▶ Article:
The WFO is a collaborative, international project that is supported by multiple institutions, including the Missouri Botanical Garden, the New York Botanical Garden, the Royal Botanic Garden Edinburgh, and the Royal Botanic Gardens, Kew.

WFO data are widely used, including major databases such as Catalog of Life (CoL) and the Global Biodiversity Information Facility (GBIF).

About TENs

WFO does not take a “top-down” approach to taxonomy. Rather, the data in WFO are maintained by Taxonomic Expert Networks, or TENs. Each TEN is composed of expert taxonomists for a certain group of plants (for example, Fabaceae).

PPG is the TEN for ferns and lycophytes in WFO.

Accessing WFO data

Public-facing portals

There are two public-facing portals (websites) for accessing WFO data, https://www.worldfloraonline.org/ and https://wfoplantlist.org/.

These two websites show the most recent snapshot (version) of the data. Snapshots are taken twice per year, at the solstices (December and June).

Note that once a snapshot is taken, https://wfoplantlist.org/ gets updated first; https://www.worldfloraonline.org/ is also updated, but lags by a few weeks to months1.

Rhakhis

Rhakhis is the online interface to the WFO database (Figure 1).

The key difference between Rhakhis and the public-facing WFO portals is that Rhakhis shows the current data, whereas the portals show snapshots of the data.

The primary function of Rhakhis is to edit the WFO taxonomic data; however, you may also use it to browse the current data.

Rhakhis requires a ORCID for login. Anybody may create an OCRID at https://orcid.org/register.

▶ Written tasks:
A - Rewrite the World Flora Online text from "WFO does not" up to and including "https://www.worldfloraonline.org/ and https://wfoplantlist.org/.", putting "specialist taxonomists" in place of "expert taxonomists".
B - Answer these questions from the World Flora Online text:
(i) How often are snapshots of the data taken?
(ii) Which TEN covers ferns and lycophytes?
(iii) What does Rhakhis require for login?

▶ Entries:

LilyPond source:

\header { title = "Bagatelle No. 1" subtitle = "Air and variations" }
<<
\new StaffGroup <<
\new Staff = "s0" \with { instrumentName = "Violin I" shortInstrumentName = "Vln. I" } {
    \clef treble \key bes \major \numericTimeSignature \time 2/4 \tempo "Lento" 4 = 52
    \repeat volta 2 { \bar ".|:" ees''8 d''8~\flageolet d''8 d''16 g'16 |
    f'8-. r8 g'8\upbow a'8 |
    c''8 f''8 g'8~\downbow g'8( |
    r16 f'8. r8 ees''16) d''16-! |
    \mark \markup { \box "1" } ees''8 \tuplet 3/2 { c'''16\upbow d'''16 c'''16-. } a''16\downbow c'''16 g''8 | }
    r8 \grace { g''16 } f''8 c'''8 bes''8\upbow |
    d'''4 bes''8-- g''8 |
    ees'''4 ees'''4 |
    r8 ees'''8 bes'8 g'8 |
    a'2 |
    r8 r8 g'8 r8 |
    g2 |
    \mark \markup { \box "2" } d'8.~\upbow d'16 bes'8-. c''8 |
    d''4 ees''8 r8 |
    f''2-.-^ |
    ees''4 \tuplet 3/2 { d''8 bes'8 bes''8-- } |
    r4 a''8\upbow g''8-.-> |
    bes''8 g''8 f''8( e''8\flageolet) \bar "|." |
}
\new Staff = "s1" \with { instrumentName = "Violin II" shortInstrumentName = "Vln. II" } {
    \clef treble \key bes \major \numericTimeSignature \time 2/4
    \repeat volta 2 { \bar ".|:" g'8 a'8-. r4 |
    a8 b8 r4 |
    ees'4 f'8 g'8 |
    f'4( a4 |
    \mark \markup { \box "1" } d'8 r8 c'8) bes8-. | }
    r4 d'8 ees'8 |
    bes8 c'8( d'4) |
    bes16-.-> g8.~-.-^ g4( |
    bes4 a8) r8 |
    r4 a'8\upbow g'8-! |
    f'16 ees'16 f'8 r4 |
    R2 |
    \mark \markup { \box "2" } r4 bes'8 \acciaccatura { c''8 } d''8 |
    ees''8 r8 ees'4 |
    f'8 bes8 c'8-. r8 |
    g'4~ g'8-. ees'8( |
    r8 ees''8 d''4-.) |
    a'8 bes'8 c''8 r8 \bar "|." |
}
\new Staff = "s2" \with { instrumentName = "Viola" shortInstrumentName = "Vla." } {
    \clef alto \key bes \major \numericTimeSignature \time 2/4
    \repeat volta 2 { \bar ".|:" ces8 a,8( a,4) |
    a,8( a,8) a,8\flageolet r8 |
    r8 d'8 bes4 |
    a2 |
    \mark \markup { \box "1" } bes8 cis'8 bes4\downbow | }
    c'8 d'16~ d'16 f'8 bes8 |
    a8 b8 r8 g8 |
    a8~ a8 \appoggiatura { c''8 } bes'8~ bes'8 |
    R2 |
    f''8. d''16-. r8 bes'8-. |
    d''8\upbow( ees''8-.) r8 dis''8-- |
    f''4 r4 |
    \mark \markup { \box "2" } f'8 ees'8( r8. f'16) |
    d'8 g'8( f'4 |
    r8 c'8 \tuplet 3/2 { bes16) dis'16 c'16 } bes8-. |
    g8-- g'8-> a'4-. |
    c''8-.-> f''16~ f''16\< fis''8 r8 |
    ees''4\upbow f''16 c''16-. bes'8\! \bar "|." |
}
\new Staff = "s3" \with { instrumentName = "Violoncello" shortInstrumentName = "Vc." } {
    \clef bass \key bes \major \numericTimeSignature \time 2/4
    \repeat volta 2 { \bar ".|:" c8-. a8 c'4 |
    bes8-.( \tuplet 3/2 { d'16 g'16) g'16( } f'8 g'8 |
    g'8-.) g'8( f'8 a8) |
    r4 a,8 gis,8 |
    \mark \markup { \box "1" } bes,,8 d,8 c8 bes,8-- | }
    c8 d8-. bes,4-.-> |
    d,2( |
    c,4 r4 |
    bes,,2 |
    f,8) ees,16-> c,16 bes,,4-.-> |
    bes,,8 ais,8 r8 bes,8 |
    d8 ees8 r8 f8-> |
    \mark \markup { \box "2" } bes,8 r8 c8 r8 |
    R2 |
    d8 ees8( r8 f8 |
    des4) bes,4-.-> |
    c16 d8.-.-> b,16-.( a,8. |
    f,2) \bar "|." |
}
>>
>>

==

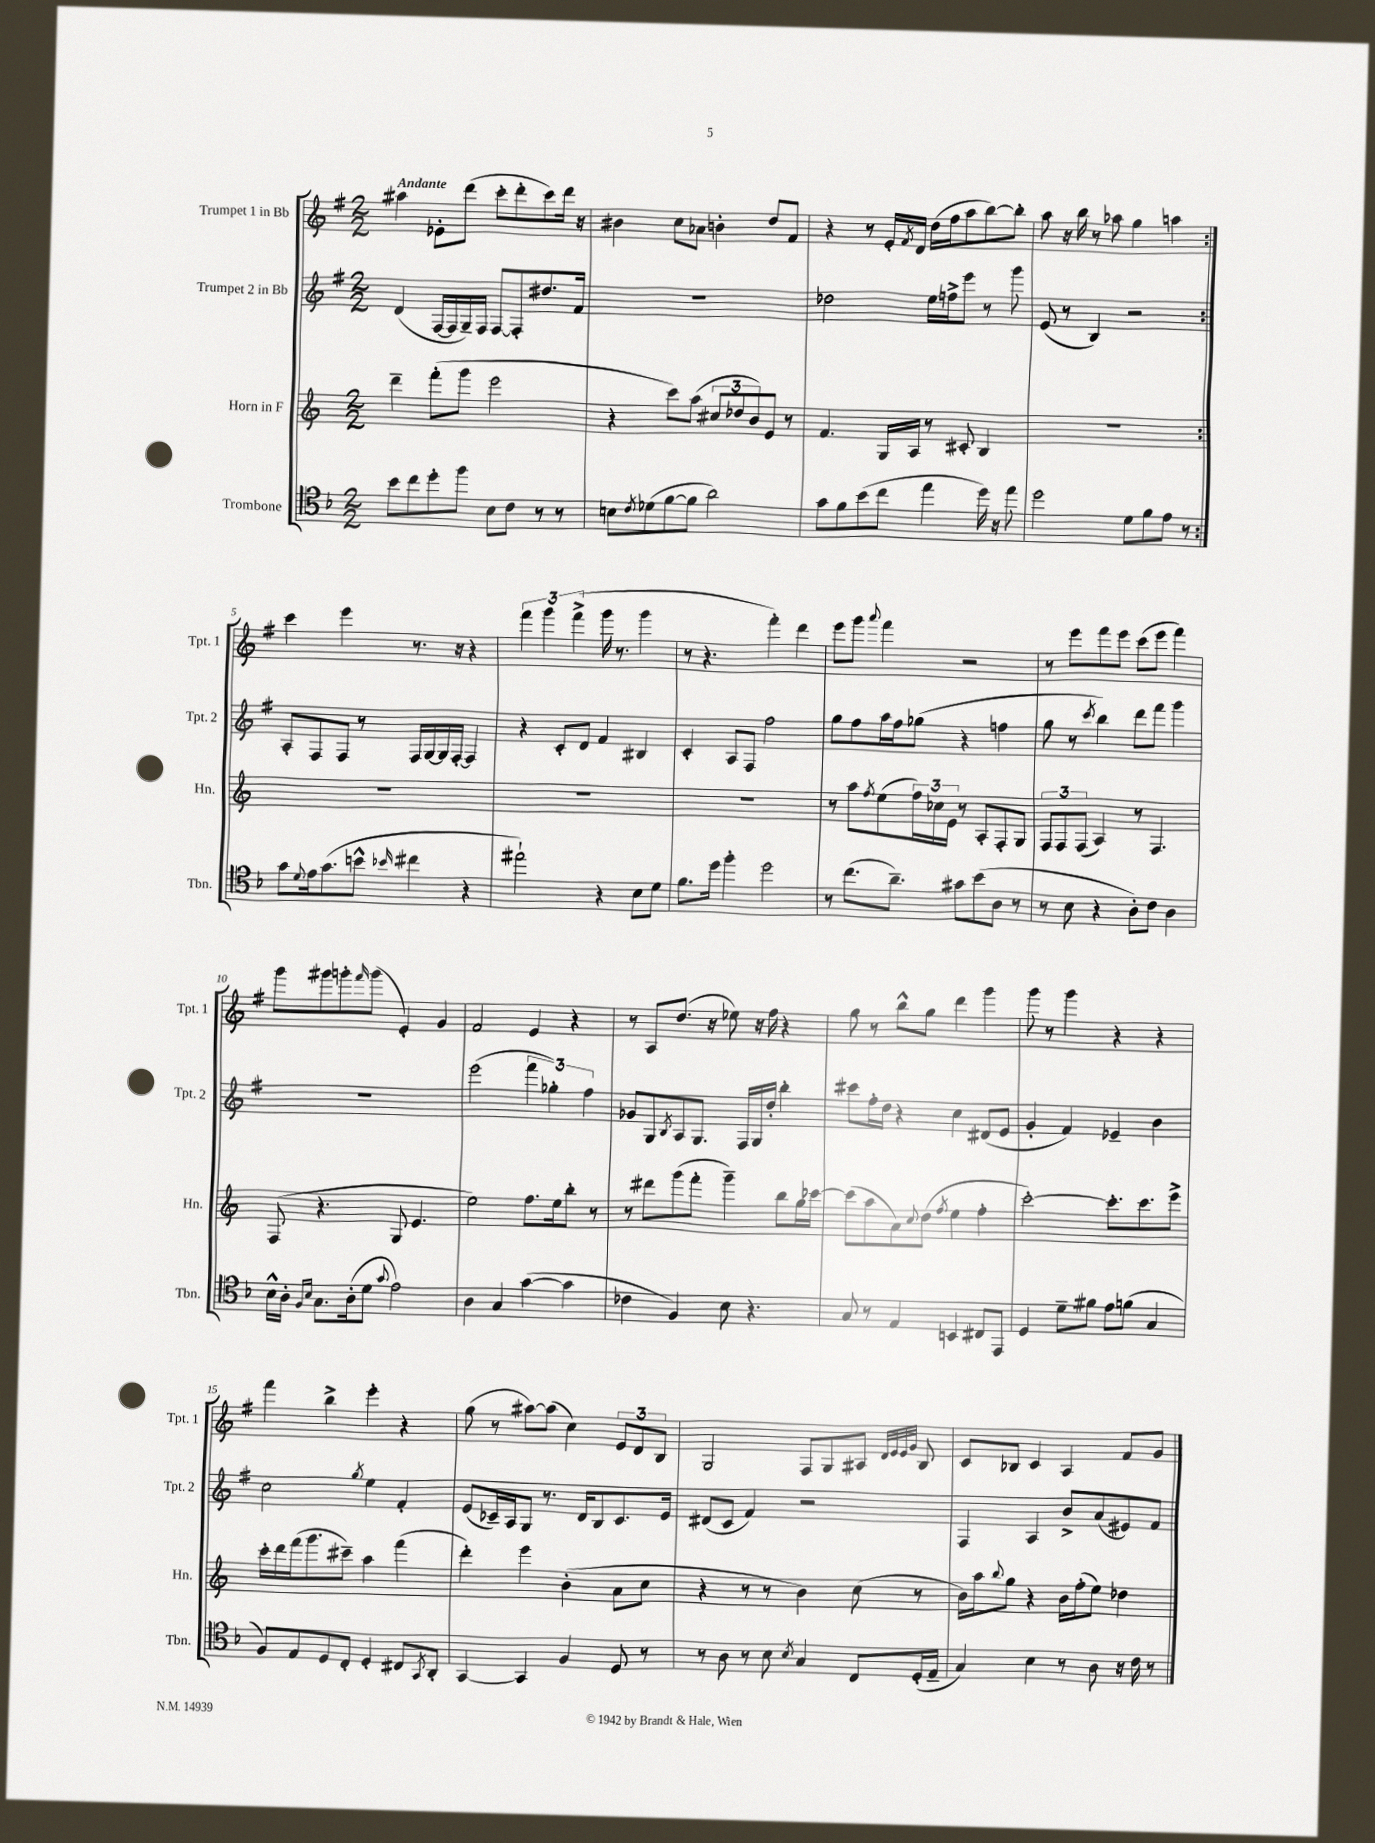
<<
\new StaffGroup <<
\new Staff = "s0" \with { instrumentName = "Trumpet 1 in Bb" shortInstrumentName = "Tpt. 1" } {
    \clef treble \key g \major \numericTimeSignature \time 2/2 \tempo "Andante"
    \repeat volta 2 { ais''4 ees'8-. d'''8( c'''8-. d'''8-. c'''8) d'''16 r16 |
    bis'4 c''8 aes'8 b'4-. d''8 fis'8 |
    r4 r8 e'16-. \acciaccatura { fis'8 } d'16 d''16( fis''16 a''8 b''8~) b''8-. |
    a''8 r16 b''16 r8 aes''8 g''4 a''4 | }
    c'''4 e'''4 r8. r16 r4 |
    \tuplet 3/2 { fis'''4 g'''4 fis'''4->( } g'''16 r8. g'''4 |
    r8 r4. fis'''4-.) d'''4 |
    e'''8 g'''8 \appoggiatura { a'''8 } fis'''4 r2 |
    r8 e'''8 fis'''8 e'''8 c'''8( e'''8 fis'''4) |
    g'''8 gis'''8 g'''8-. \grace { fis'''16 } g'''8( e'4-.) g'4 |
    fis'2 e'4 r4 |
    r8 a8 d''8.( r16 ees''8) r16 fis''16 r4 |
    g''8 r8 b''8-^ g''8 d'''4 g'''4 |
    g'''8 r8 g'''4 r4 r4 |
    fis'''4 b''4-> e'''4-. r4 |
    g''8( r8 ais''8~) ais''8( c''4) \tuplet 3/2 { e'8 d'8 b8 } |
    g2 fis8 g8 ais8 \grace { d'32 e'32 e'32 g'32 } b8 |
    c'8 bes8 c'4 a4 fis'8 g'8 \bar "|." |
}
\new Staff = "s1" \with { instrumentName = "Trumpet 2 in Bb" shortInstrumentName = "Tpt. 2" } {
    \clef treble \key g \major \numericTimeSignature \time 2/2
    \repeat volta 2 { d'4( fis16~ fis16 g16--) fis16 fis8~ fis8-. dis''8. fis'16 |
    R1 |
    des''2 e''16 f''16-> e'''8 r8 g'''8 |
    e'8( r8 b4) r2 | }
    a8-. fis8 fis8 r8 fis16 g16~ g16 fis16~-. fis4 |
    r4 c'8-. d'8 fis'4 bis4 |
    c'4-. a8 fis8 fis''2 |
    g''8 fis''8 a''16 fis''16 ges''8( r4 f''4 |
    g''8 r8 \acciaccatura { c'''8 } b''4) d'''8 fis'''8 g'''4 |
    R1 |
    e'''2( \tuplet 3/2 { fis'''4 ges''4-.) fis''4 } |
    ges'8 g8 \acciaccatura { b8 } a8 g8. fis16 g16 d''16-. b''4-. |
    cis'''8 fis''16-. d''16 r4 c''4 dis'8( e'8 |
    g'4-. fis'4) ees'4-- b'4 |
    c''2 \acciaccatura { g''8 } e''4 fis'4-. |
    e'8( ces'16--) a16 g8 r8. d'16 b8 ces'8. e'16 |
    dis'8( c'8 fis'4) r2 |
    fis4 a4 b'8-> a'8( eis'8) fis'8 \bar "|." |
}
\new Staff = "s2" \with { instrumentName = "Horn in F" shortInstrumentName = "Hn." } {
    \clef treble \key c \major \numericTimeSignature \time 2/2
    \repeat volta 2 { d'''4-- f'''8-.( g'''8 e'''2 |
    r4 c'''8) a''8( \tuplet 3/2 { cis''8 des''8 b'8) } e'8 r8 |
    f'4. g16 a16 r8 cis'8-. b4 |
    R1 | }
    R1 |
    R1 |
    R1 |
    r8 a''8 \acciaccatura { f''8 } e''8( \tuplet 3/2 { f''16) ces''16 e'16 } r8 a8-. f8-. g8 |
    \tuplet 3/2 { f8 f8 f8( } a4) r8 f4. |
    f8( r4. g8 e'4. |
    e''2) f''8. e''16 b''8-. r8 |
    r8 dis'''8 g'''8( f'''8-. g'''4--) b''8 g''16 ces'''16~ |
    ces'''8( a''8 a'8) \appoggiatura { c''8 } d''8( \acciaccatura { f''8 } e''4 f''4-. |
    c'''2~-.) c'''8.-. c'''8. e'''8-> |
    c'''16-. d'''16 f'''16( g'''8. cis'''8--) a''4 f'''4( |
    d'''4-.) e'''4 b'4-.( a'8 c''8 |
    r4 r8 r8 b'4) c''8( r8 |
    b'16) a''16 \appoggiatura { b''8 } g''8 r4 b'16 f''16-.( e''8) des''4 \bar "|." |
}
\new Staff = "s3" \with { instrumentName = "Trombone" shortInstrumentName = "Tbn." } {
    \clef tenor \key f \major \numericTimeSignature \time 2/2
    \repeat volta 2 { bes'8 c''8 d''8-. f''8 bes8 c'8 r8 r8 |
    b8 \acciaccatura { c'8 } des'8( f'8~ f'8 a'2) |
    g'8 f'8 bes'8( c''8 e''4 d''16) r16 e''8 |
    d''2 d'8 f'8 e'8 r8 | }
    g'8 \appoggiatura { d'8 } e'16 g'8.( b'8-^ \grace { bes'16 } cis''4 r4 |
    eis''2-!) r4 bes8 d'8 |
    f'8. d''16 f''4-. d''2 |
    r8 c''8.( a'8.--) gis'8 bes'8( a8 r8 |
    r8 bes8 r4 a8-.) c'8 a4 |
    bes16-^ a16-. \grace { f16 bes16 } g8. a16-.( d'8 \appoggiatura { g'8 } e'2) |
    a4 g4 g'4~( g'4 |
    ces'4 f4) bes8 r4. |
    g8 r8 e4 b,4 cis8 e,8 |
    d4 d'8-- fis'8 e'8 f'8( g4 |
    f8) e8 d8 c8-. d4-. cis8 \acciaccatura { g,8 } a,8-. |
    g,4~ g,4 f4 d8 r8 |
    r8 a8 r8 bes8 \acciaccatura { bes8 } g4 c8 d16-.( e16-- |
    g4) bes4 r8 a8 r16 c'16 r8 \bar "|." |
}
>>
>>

...

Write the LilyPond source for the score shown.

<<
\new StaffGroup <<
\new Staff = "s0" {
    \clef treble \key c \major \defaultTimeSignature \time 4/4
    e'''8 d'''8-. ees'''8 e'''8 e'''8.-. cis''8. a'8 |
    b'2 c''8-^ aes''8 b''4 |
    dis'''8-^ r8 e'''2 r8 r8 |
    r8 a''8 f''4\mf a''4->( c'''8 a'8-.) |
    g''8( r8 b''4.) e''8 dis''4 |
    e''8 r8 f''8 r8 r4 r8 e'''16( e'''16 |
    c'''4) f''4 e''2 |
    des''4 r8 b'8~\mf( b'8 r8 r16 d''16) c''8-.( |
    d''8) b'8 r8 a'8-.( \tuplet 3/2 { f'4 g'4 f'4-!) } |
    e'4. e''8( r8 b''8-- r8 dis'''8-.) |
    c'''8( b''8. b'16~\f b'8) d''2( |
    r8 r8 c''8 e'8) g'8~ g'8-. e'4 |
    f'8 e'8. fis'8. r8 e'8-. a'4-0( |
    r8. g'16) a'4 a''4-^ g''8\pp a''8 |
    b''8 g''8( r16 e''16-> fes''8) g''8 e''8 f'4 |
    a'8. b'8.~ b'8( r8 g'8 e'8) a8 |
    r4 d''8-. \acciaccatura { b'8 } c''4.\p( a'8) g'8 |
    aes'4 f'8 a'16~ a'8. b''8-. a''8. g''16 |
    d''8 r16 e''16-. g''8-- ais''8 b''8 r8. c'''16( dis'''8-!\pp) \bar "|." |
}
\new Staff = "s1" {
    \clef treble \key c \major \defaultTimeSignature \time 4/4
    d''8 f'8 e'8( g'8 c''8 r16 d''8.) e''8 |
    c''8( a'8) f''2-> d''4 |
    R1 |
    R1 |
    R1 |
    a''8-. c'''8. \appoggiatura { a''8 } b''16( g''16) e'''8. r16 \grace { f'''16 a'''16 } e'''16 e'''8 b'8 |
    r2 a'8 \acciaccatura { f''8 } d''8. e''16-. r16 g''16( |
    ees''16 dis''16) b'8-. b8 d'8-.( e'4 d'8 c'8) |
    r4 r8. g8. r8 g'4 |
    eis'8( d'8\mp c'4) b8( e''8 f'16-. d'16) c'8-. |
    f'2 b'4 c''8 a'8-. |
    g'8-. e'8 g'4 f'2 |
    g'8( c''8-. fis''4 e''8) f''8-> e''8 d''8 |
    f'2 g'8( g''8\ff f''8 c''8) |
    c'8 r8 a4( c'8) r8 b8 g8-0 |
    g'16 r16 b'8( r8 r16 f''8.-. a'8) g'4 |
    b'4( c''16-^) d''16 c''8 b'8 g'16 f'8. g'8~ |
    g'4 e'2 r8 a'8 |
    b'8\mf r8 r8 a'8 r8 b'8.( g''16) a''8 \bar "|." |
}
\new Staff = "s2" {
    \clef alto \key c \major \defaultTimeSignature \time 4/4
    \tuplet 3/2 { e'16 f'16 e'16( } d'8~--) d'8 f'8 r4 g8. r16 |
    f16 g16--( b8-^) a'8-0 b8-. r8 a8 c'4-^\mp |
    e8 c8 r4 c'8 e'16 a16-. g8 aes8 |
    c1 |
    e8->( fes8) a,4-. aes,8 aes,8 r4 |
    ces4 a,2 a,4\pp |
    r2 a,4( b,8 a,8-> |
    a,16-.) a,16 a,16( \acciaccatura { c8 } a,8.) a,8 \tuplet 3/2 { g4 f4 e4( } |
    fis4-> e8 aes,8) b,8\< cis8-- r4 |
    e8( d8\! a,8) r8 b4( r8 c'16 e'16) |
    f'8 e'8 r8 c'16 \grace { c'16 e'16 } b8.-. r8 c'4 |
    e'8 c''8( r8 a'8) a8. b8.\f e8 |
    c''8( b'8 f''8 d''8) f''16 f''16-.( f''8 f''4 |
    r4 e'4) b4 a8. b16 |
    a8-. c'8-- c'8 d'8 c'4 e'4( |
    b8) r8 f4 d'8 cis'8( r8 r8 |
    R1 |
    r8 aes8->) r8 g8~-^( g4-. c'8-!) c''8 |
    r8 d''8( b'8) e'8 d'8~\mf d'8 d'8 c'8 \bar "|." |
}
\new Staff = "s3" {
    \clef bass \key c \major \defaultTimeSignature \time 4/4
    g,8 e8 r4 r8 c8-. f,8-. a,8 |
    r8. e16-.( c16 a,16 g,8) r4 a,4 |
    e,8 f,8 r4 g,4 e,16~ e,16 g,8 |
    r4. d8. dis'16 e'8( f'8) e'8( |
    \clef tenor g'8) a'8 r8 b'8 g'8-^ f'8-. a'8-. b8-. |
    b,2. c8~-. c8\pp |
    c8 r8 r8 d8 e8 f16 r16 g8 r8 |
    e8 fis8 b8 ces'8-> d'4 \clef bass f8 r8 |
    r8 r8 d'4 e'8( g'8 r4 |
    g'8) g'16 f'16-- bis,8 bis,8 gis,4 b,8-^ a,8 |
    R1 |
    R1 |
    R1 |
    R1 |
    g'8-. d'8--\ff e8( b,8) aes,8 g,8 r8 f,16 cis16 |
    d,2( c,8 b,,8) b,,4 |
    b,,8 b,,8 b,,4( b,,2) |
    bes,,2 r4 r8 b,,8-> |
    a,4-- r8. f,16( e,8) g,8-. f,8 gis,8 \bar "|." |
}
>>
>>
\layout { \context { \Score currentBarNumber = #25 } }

▶ Outputs:
A -
WFO does not take a “top-down” approach to taxonomy. Rather, the data in WFO are maintained by Taxonomic Expert Networks, or TENs. Each TEN is composed of specialist taxonomists for a certain group of plants (for example, Fabaceae).

PPG is the TEN for ferns and lycophytes in WFO.

Accessing WFO data

Public-facing portals

There are two public-facing portals (websites) for accessing WFO data, https://www.worldfloraonline.org/ and https://wfoplantlist.org/.

B -
(i) Twice per year, at the solstices (December and June).
(ii) PPG.
(iii) An ORCID.